LAPORTE François Sébastien Christophe (dit DELAPORTE)

 

Né et décédé à Belfort le 15 septembre 1760 - 25 mars 1823. Fils d'un avocat au Conseil d'Alsace, il fut avoué à Belfort. Elu à l'Assemblée Législative et à la Convention, il fut envoyé dans la Meurthe, la Moselle et le Bas-Rgin pour y pratiquer une épuration sévère. Mais il tint à assister au procès de Louis, il vota la mort. Il fut l'un des bourreaux de Lyon, s'associant étroitement à toutes les mesures de rigueur de ses collègues Fouché et Collot d'Herbois dans cette ville. Il fit partie du Conseil de sûreté général du Comité de salut public, et, après Thermidor, il fit emprisonner ses collègues de la veille! Il siégea aux Cinq-Cents, mais il donna sa démission pour une profession plus lucrative: il se fit, en effet, fournisseur aux armées. Son honnêteté fut mise en doute bien souvent pas ses contemprains, notament en 1797. Le ministre de la Justice l'accusa d'avoir " prévariqué" dans la levée des contributions prises à Livorne sur les détenteur de marchandises appartenant aux Anglais, d'avoir également "prévariqué" dans la manutention et la distribution des fournitures de l'armée d'Italie, et d'avoir volé cinq millions provenant de la contribution du Pape. Laporte fut mis aux arrêts, ainsi que son complice Flachet. Ceux-ci ayant solicité (et obtenu) un délai de trois jours pour mettre leures papier en ordre, en profitèrent pour prendre la fuite... avec lesdits papiers fonts comprometants (CF. procès-verbal de la séance du 18 thermidor an V du Conseil des Cinq-Cents).
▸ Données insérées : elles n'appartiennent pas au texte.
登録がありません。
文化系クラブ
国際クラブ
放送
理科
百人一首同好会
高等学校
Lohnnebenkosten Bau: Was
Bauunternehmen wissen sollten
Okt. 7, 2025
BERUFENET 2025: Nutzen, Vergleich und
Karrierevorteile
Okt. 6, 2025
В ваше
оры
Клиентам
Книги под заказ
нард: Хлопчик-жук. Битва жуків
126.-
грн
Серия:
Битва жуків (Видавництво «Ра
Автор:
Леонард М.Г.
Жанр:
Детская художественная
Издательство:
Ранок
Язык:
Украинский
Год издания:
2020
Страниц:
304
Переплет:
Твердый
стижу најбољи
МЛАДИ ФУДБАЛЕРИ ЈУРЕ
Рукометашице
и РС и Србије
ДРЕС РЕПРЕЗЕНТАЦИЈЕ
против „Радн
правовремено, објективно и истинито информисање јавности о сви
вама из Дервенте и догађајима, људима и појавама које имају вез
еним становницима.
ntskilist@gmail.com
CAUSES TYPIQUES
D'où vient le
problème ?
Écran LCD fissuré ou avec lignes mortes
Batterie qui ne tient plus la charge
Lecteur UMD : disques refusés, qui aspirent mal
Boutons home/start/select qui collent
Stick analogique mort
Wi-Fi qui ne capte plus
A la suite d'interventions plus ou moins mystérieuses, les accusés furent acquittés l'année suivente et Laporte reparut auprès du F. Fouché, à Milan, nommé ambassadeur près de la République cisalpine. Sous l'Empire, il fut avocat à Lure? Bien qu'ayant signé l'Acte additionnel pendant les Cent-Jours, il ne put être inquiété: le registre des signatures avait été détruit! Il vécut donc en paix, en donnant des consultations juridiques; la police ignora curieusement le passé de ce régicide prévaricateur.